Machine-readable hardware designs:
:::

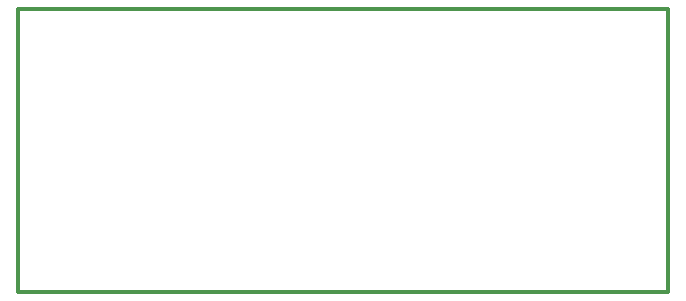
<source format=gko>
G04 Layer: BoardOutlineLayer*
G04 EasyEDA v6.5.38, 2023-11-23 17:22:46*
G04 1afb102ce3c94d729b8c5533a6be374a,15c74d7bfa284007874df21313af148a,10*
G04 Gerber Generator version 0.2*
G04 Scale: 100 percent, Rotated: No, Reflected: No *
G04 Dimensions in millimeters *
G04 leading zeros omitted , absolute positions ,4 integer and 5 decimal *
%FSLAX45Y45*%
%MOMM*%

%ADD10C,0.3000*%
D10*
X22Y2400045D02*
G01*
X22Y2400045D01*
X5499999Y2400000D01*
X5499999Y0D01*
X22Y0D01*
X22Y2400045D01*

%LPD*%
M02*

</source>
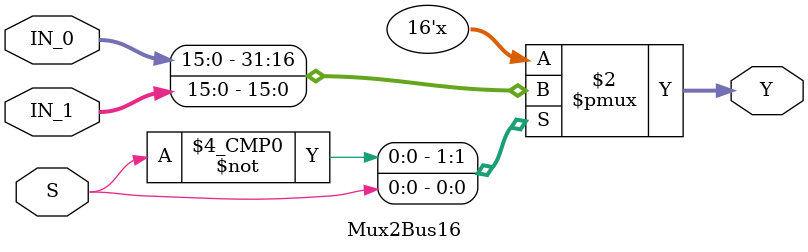
<source format=v>
module Mux2Bus16(IN_0,IN_1,Y,S);

input [15:0]IN_0;
input [15:0]IN_1;
input S;
output reg[15:0]Y;

always @* begin

	case(S)
		0: Y = IN_0;
		1: Y = IN_1;
	endcase

end

endmodule

</source>
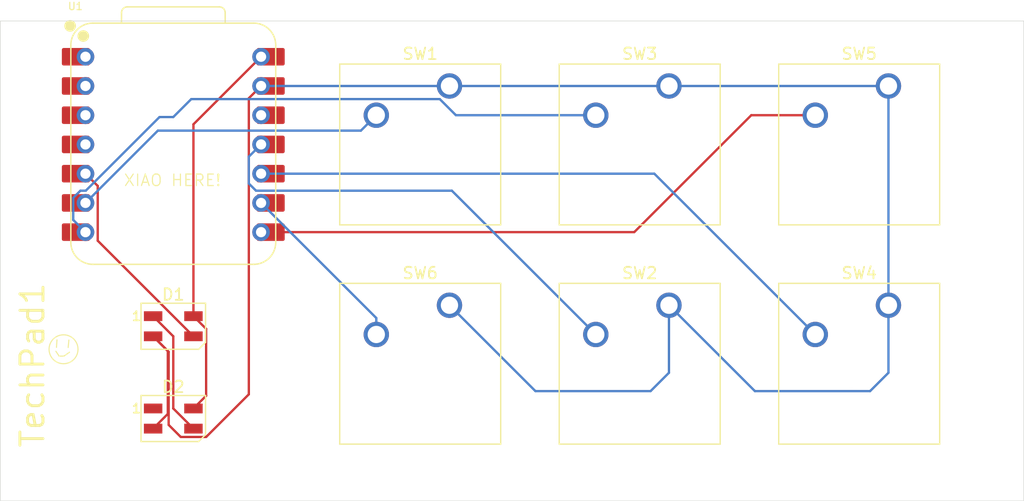
<source format=kicad_pcb>
(kicad_pcb
	(version 20241229)
	(generator "pcbnew")
	(generator_version "9.0")
	(general
		(thickness 1.6)
		(legacy_teardrops no)
	)
	(paper "A4")
	(layers
		(0 "F.Cu" signal)
		(2 "B.Cu" signal)
		(9 "F.Adhes" user "F.Adhesive")
		(11 "B.Adhes" user "B.Adhesive")
		(13 "F.Paste" user)
		(15 "B.Paste" user)
		(5 "F.SilkS" user "F.Silkscreen")
		(7 "B.SilkS" user "B.Silkscreen")
		(1 "F.Mask" user)
		(3 "B.Mask" user)
		(17 "Dwgs.User" user "User.Drawings")
		(19 "Cmts.User" user "User.Comments")
		(21 "Eco1.User" user "User.Eco1")
		(23 "Eco2.User" user "User.Eco2")
		(25 "Edge.Cuts" user)
		(27 "Margin" user)
		(31 "F.CrtYd" user "F.Courtyard")
		(29 "B.CrtYd" user "B.Courtyard")
		(35 "F.Fab" user)
		(33 "B.Fab" user)
		(39 "User.1" user)
		(41 "User.2" user)
		(43 "User.3" user)
		(45 "User.4" user)
	)
	(setup
		(pad_to_mask_clearance 0)
		(allow_soldermask_bridges_in_footprints no)
		(tenting front back)
		(pcbplotparams
			(layerselection 0x00000000_00000000_55555555_5755f5ff)
			(plot_on_all_layers_selection 0x00000000_00000000_00000000_00000000)
			(disableapertmacros no)
			(usegerberextensions no)
			(usegerberattributes yes)
			(usegerberadvancedattributes yes)
			(creategerberjobfile yes)
			(dashed_line_dash_ratio 12.000000)
			(dashed_line_gap_ratio 3.000000)
			(svgprecision 4)
			(plotframeref no)
			(mode 1)
			(useauxorigin no)
			(hpglpennumber 1)
			(hpglpenspeed 20)
			(hpglpendiameter 15.000000)
			(pdf_front_fp_property_popups yes)
			(pdf_back_fp_property_popups yes)
			(pdf_metadata yes)
			(pdf_single_document no)
			(dxfpolygonmode yes)
			(dxfimperialunits yes)
			(dxfusepcbnewfont yes)
			(psnegative no)
			(psa4output no)
			(plot_black_and_white yes)
			(sketchpadsonfab no)
			(plotpadnumbers no)
			(hidednponfab no)
			(sketchdnponfab yes)
			(crossoutdnponfab yes)
			(subtractmaskfromsilk no)
			(outputformat 1)
			(mirror no)
			(drillshape 1)
			(scaleselection 1)
			(outputdirectory "")
		)
	)
	(net 0 "")
	(net 1 "Net-(D1-DOUT)")
	(net 2 "+5V")
	(net 3 "Net-(D1-DIN)")
	(net 4 "GND")
	(net 5 "unconnected-(D2-DOUT-Pad1)")
	(net 6 "Net-(U1-GPIO7{slash}SCL)")
	(net 7 "Net-(U1-GPIO3{slash}MOSI)")
	(net 8 "Net-(U1-GPIO0{slash}TX)")
	(net 9 "Net-(U1-GPIO4{slash}MISO)")
	(net 10 "Net-(U1-GPIO1{slash}RX)")
	(net 11 "Net-(U1-GPIO2{slash}SCK)")
	(net 12 "unconnected-(U1-GPIO26{slash}ADC0{slash}A0-Pad1)")
	(net 13 "unconnected-(U1-GPIO27{slash}ADC1{slash}A1-Pad2)")
	(net 14 "unconnected-(U1-3V3-Pad12)")
	(net 15 "unconnected-(U1-GPIO29{slash}ADC3{slash}A3-Pad4)")
	(net 16 "unconnected-(U1-GPIO28{slash}ADC2{slash}A2-Pad3)")
	(footprint "Button_Switch_Keyboard:SW_Cherry_MX_1.00u_PCB" (layer "F.Cu") (at 116.84 63.97625))
	(footprint "LED_SMD:LED_SK6812MINI_PLCC4_3.5x3.5mm_P1.75mm" (layer "F.Cu") (at 73.81875 65.8))
	(footprint "Button_Switch_Keyboard:SW_Cherry_MX_1.00u_PCB" (layer "F.Cu") (at 135.89 63.97625))
	(footprint "OPL:XIAO-RP2040-DIP" (layer "F.Cu") (at 73.818748 50.00625))
	(footprint "LED_SMD:LED_SK6812MINI_PLCC4_3.5x3.5mm_P1.75mm" (layer "F.Cu") (at 73.81875 73.81875))
	(footprint "Button_Switch_Keyboard:SW_Cherry_MX_1.00u_PCB" (layer "F.Cu") (at 97.79 44.92625))
	(footprint "Button_Switch_Keyboard:SW_Cherry_MX_1.00u_PCB" (layer "F.Cu") (at 97.79 63.97625))
	(footprint "Button_Switch_Keyboard:SW_Cherry_MX_1.00u_PCB" (layer "F.Cu") (at 116.84 44.92625))
	(footprint "Button_Switch_Keyboard:SW_Cherry_MX_1.00u_PCB" (layer "F.Cu") (at 135.89 44.92625))
	(gr_line
		(start 64.757802 66.998414)
		(end 64.696864 67.645292)
		(stroke
			(width 0.1)
			(type default)
		)
		(layer "F.SilkS")
		(uuid "243e74eb-4ede-41e3-b182-ff717e20ef8a")
	)
	(gr_line
		(start 63.726546 66.989039)
		(end 63.679671 67.635917)
		(stroke
			(width 0.1)
			(type default)
		)
		(layer "F.SilkS")
		(uuid "3b4d1ca5-38ae-4b33-921e-0ac114082cd5")
	)
	(gr_line
		(start 63.91406 68.394544)
		(end 64.32539 68.394544)
		(stroke
			(width 0.1)
			(type default)
		)
		(layer "F.SilkS")
		(uuid "6bd4a267-495b-46b2-b989-5319b7fa966e")
	)
	(gr_line
		(start 63.629293 67.972667)
		(end 63.91406 68.394544)
		(stroke
			(width 0.1)
			(type default)
		)
		(layer "F.SilkS")
		(uuid "a451beb2-1079-41fd-8a01-727dcc0243d4")
	)
	(gr_line
		(start 64.32539 68.394544)
		(end 64.810549 68.057043)
		(stroke
			(width 0.1)
			(type default)
		)
		(layer "F.SilkS")
		(uuid "a45d05a5-66e2-47b4-94e4-7885b6b7ae53")
	)
	(gr_circle
		(center 64.29375 67.8)
		(end 64.29375 69.05625)
		(stroke
			(width 0.1)
			(type default)
		)
		(fill no)
		(layer "F.SilkS")
		(uuid "adf1dce7-42a3-4ce0-a7f5-c6501b8f190f")
	)
	(gr_rect
		(start 58.804631 39.281637)
		(end 147.637498 80.9625)
		(stroke
			(width 0.05)
			(type default)
		)
		(fill no)
		(layer "Edge.Cuts")
		(uuid "5de56a2d-ce13-4cff-8983-50e03aec1562")
	)
	(gr_text "TechPad1"
		(at 62.766801 76.488441 90)
		(layer "F.SilkS")
		(uuid "1224ceec-43af-4244-bdad-45b7473aba72")
		(effects
			(font
				(size 2 2)
				(thickness 0.25)
			)
			(justify left bottom)
		)
	)
	(gr_text "XIAO HERE!"
		(at 69.468701 53.704547 0)
		(layer "F.SilkS")
		(uuid "42b049c1-2890-4a9a-b0e6-0dba0407f892")
		(effects
			(font
				(size 1 1)
				(thickness 0.1)
			)
			(justify left bottom)
		)
	)
	(segment
		(start 73.81875 72.94375)
		(end 75.56875 74.69375)
		(width 0.2)
		(layer "F.Cu")
		(net 1)
		(uuid "30240b33-eeb2-42be-8d4b-8769c3c19e43")
	)
	(segment
		(start 72.06875 64.925)
		(end 73.81875 66.675)
		(width 0.2)
		(layer "F.Cu")
		(net 1)
		(uuid "5d531ce9-3784-4fca-b56d-5dbeae45bb9a")
	)
	(segment
		(start 73.81875 66.675)
		(end 73.81875 72.94375)
		(width 0.2)
		(layer "F.Cu")
		(net 1)
		(uuid "6fdbcf32-2b05-4e45-b077-9fc7a671d126")
	)
	(segment
		(start 75.56875 48.256248)
		(end 75.56875 64.925)
		(width 0.2)
		(layer "F.Cu")
		(net 2)
		(uuid "491790a7-64c6-4c44-b42c-89e8ef691e62")
	)
	(segment
		(start 76.66975 71.84275)
		(end 75.56875 72.94375)
		(width 0.2)
		(layer "F.Cu")
		(net 2)
		(uuid "57c2c7fe-e050-43af-bde5-1b0fba11e5fa")
	)
	(segment
		(start 76.66975 66.026)
		(end 76.66975 71.84275)
		(width 0.2)
		(layer "F.Cu")
		(net 2)
		(uuid "77300374-dbee-44bc-9378-9aa4b4e9ac29")
	)
	(segment
		(start 75.56875 64.925)
		(end 76.66975 66.026)
		(width 0.2)
		(layer "F.Cu")
		(net 2)
		(uuid "a556205e-ad0d-461e-b07a-d95f8ed80390")
	)
	(segment
		(start 81.438748 42.38625)
		(end 75.56875 48.256248)
		(width 0.2)
		(layer "F.Cu")
		(net 2)
		(uuid "d3caec37-c4ca-4960-b5da-374f31b73c10")
	)
	(segment
		(start 67.261748 53.60925)
		(end 67.261748 58.367998)
		(width 0.2)
		(layer "F.Cu")
		(net 3)
		(uuid "169d93a9-06cf-4c0c-8dcd-16ad1b09c532")
	)
	(segment
		(start 67.261748 58.367998)
		(end 75.56875 66.675)
		(width 0.2)
		(layer "F.Cu")
		(net 3)
		(uuid "46921367-8a31-4567-8777-2d97e6b8f999")
	)
	(segment
		(start 66.198748 52.54625)
		(end 67.261748 53.60925)
		(width 0.2)
		(layer "F.Cu")
		(net 3)
		(uuid "62141beb-0a9a-4aa8-9b0f-2ba371929f1a")
	)
	(segment
		(start 73.41775 68.024)
		(end 73.41775 74.36975)
		(width 0.2)
		(layer "F.Cu")
		(net 4)
		(uuid "09ba7fd2-7dd9-487b-8bcc-f99652809147")
	)
	(segment
		(start 80.375748 45.98925)
		(end 81.438748 44.92625)
		(width 0.2)
		(layer "F.Cu")
		(net 4)
		(uuid "56df5336-a9e1-41f5-866d-8738948643e5")
	)
	(segment
		(start 76.66975 75.41975)
		(end 80.375748 71.713752)
		(width 0.2)
		(layer "F.Cu")
		(net 4)
		(uuid "6c09f18b-6a23-42c7-a600-56627fc60ba5")
	)
	(segment
		(start 73.34475 73.41775)
		(end 73.34475 67.951)
		(width 0.2)
		(layer "F.Cu")
		(net 4)
		(uuid "8626e4be-d073-47cf-9868-562bb6022415")
	)
	(segment
		(start 73.34475 67.951)
		(end 72.06875 66.675)
		(width 0.2)
		(layer "F.Cu")
		(net 4)
		(uuid "8ab620ac-d2fe-450a-af64-011fadb58b23")
	)
	(segment
		(start 72.06875 66.675)
		(end 73.41775 68.024)
		(width 0.2)
		(layer "F.Cu")
		(net 4)
		(uuid "923297a5-9d9f-4504-895f-3b0d346f4ae2")
	)
	(segment
		(start 73.41775 74.36975)
		(end 74.46775 75.41975)
		(width 0.2)
		(layer "F.Cu")
		(net 4)
		(uuid "aa081854-6f97-4e7c-b661-6a8f15946a91")
	)
	(segment
		(start 72.06875 74.69375)
		(end 73.34475 73.41775)
		(width 0.2)
		(layer "F.Cu")
		(net 4)
		(uuid "b772cefa-dfa7-4e25-88be-d2751bfacafa")
	)
	(segment
		(start 80.375748 71.713752)
		(end 80.375748 45.98925)
		(width 0.2)
		(layer "F.Cu")
		(net 4)
		(uuid "bf88dac5-b5a9-417a-b92d-426b986d5467")
	)
	(segment
		(start 74.46775 75.41975)
		(end 76.66975 75.41975)
		(width 0.2)
		(layer "F.Cu")
		(net 4)
		(uuid "d3527b21-f0ea-4a24-98e5-e02035c4e127")
	)
	(segment
		(start 124.30125 71.4375)
		(end 116.84 63.97625)
		(width 0.2)
		(layer "B.Cu")
		(net 4)
		(uuid "121f2f1b-0fee-4143-b4a7-4eaeaecf6a4a")
	)
	(segment
		(start 134.293566 71.4375)
		(end 124.30125 71.4375)
		(width 0.2)
		(layer "B.Cu")
		(net 4)
		(uuid "12238568-2f90-40e8-94a3-5b37b668718a")
	)
	(segment
		(start 97.79 44.92625)
		(end 116.84 44.92625)
		(width 0.2)
		(layer "B.Cu")
		(net 4)
		(uuid "1802f7ed-5344-4da5-b3ef-c378c9b4b7b6")
	)
	(segment
		(start 116.84 69.841066)
		(end 115.243566 71.4375)
		(width 0.2)
		(layer "B.Cu")
		(net 4)
		(uuid "2d55633c-5f27-4a13-84de-3a0115dd3786")
	)
	(segment
		(start 135.89 69.841066)
		(end 134.293566 71.4375)
		(width 0.2)
		(layer "B.Cu")
		(net 4)
		(uuid "34569bf7-5962-4b9d-b2d7-87b74603d0a1")
	)
	(segment
		(start 116.84 44.92625)
		(end 135.89 44.92625)
		(width 0.2)
		(layer "B.Cu")
		(net 4)
		(uuid "44456b56-e178-49e0-8563-b3d01bcac591")
	)
	(segment
		(start 105.25125 71.4375)
		(end 97.79 63.97625)
		(width 0.2)
		(layer "B.Cu")
		(net 4)
		(uuid "521d8866-bb49-48ba-8818-4ca10d6e07fc")
	)
	(segment
		(start 81.438748 44.92625)
		(end 97.79 44.92625)
		(width 0.2)
		(layer "B.Cu")
		(net 4)
		(uuid "5292578a-1d03-4e63-866e-7b508901ca6e")
	)
	(segment
		(start 116.84 63.97625)
		(end 116.84 69.841066)
		(width 0.2)
		(layer "B.Cu")
		(net 4)
		(uuid "67b68a06-6cc7-4471-87af-3c92bec7ea55")
	)
	(segment
		(start 135.89 63.97625)
		(end 135.89 69.841066)
		(width 0.2)
		(layer "B.Cu")
		(net 4)
		(uuid "aefba734-a575-4de4-be35-0bbfc1e23f21")
	)
	(segment
		(start 115.243566 71.4375)
		(end 105.25125 71.4375)
		(width 0.2)
		(layer "B.Cu")
		(net 4)
		(uuid "c1c79c4e-f78b-451a-8e32-748f7fe917e8")
	)
	(segment
		(start 135.89 44.92625)
		(end 135.89 63.97625)
		(width 0.2)
		(layer "B.Cu")
		(net 4)
		(uuid "f6530add-2b2d-4504-bf7d-a3b3ff611342")
	)
	(segment
		(start 90.101 48.80525)
		(end 91.44 47.46625)
		(width 0.2)
		(layer "B.Cu")
		(net 6)
		(uuid "c2625ae9-bb36-47c4-8287-1e19209d2d5a")
	)
	(segment
		(start 72.479748 48.80525)
		(end 90.101 48.80525)
		(width 0.2)
		(layer "B.Cu")
		(net 6)
		(uuid "d406d145-a1ab-454d-bf38-ccf0fa48af98")
	)
	(segment
		(start 66.198748 55.08625)
		(end 72.479748 48.80525)
		(width 0.2)
		(layer "B.Cu")
		(net 6)
		(uuid "e16fd599-88a3-4cfb-9d52-065f421c39d4")
	)
	(segment
		(start 97.997 54.02325)
		(end 110.49 66.51625)
		(width 0.2)
		(layer "B.Cu")
		(net 7)
		(uuid "2b17a6eb-a637-40da-b4ee-92c9b4b556b6")
	)
	(segment
		(start 81.438748 50.00625)
		(end 80.375748 51.06925)
		(width 0.2)
		(layer "B.Cu")
		(net 7)
		(uuid "38eaea61-c22a-4545-9ffd-d1c775454928")
	)
	(segment
		(start 80.375748 51.06925)
		(end 80.375748 53.40056)
		(width 0.2)
		(layer "B.Cu")
		(net 7)
		(uuid "7f64c213-6853-4c34-adf4-2016cfa30de1")
	)
	(segment
		(start 80.375748 53.40056)
		(end 80.998438 54.02325)
		(width 0.2)
		(layer "B.Cu")
		(net 7)
		(uuid "9e15b54c-eeae-4c94-a615-dcb02ab7d6aa")
	)
	(segment
		(start 80.998438 54.02325)
		(end 97.997 54.02325)
		(width 0.2)
		(layer "B.Cu")
		(net 7)
		(uuid "d68a2069-59f0-4864-8953-ecd2a0a43050")
	)
	(segment
		(start 96.947686 46.06525)
		(end 98.348686 47.46625)
		(width 0.2)
		(layer "B.Cu")
		(net 8)
		(uuid "035fb2c0-48bc-4a69-870e-0edc4b402077")
	)
	(segment
		(start 65.135748 54.64594)
		(end 65.758438 54.02325)
		(width 0.2)
		(layer "B.Cu")
		(net 8)
		(uuid "1b536fa7-616a-4737-9473-7cca560634af")
	)
	(segment
		(start 98.348686 47.46625)
		(end 110.49 47.46625)
		(width 0.2)
		(layer "B.Cu")
		(net 8)
		(uuid "3a83b08f-94be-4673-b5fb-810dc5e44582")
	)
	(segment
		(start 75.3785 46.06525)
		(end 96.947686 46.06525)
		(width 0.2)
		(layer "B.Cu")
		(net 8)
		(uuid "6ab04ae2-10aa-43c7-9c0c-65e518d9a885")
	)
	(segment
		(start 66.225058 54.02325)
		(end 72.623308 47.625)
		(width 0.2)
		(layer "B.Cu")
		(net 8)
		(uuid "715d012e-4fb8-4814-ae8a-43de59ab6b33")
	)
	(segment
		(start 66.198748 57.62625)
		(end 65.135748 56.56325)
		(width 0.2)
		(layer "B.Cu")
		(net 8)
		(uuid "74105926-41a3-4a3a-87ae-69c84ba7985a")
	)
	(segment
		(start 65.758438 54.02325)
		(end 66.225058 54.02325)
		(width 0.2)
		(layer "B.Cu")
		(net 8)
		(uuid "7a5f04d2-2694-454d-964a-a6342a670921")
	)
	(segment
		(start 65.135748 56.56325)
		(end 65.135748 54.64594)
		(width 0.2)
		(layer "B.Cu")
		(net 8)
		(uuid "9f0098b5-a4a2-472f-9743-1a980761d86e")
	)
	(segment
		(start 72.623308 47.625)
		(end 73.81875 47.625)
		(width 0.2)
		(layer "B.Cu")
		(net 8)
		(uuid "b081e64f-5c35-4f95-9c82-0351247149b0")
	)
	(segment
		(start 73.81875 47.625)
		(end 75.3785 46.06525)
		(width 0.2)
		(layer "B.Cu")
		(net 8)
		(uuid "db544f5a-6adf-40fd-aba5-288742e44a94")
	)
	(segment
		(start 115.57 52.54625)
		(end 129.54 66.51625)
		(width 0.2)
		(layer "B.Cu")
		(net 9)
		(uuid "f4447abc-daee-408d-88ea-6ec98358e14c")
	)
	(segment
		(start 81.438748 52.54625)
		(end 115.57 52.54625)
		(width 0.2)
		(layer "B.Cu")
		(net 9)
		(uuid "f7e95c41-8a93-4b46-ba49-bf7749cc72db")
	)
	(segment
		(start 123.98375 47.46625)
		(end 129.54 47.46625)
		(width 0.2)
		(layer "F.Cu")
		(net 10)
		(uuid "50f71948-751c-4ef4-a7ee-3bb21fcf896d")
	)
	(segment
		(start 81.438748 57.62625)
		(end 113.82375 57.62625)
		(width 0.2)
		(layer "F.Cu")
		(net 10)
		(uuid "5607ebcb-c1b6-46fb-997d-a079cfd69433")
	)
	(segment
		(start 113.82375 57.62625)
		(end 123.98375 47.46625)
		(width 0.2)
		(layer "F.Cu")
		(net 10)
		(uuid "6c68462d-f60a-45f3-a52b-584514010b56")
	)
	(segment
		(start 81.438748 55.08625)
		(end 91.44 65.087502)
		(width 0.2)
		(layer "B.Cu")
		(net 11)
		(uuid "48d2c5c6-224d-40ee-a926-6a696d968f52")
	)
	(segment
		(start 91.44 65.087502)
		(end 91.44 66.51625)
		(width 0.2)
		(layer "B.Cu")
		(net 11)
		(uuid "eb09b5b8-f89f-4ef3-8519-ae81dda47955")
	)
	(embedded_fonts no)
)

</source>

:::

Activity: In the entries above, identify every line with the word "CrtYd". Copy those lines.

Output of the exercise:
		(31 "F.CrtYd" user "F.Courtyard")
		(29 "B.CrtYd" user "B.Courtyard")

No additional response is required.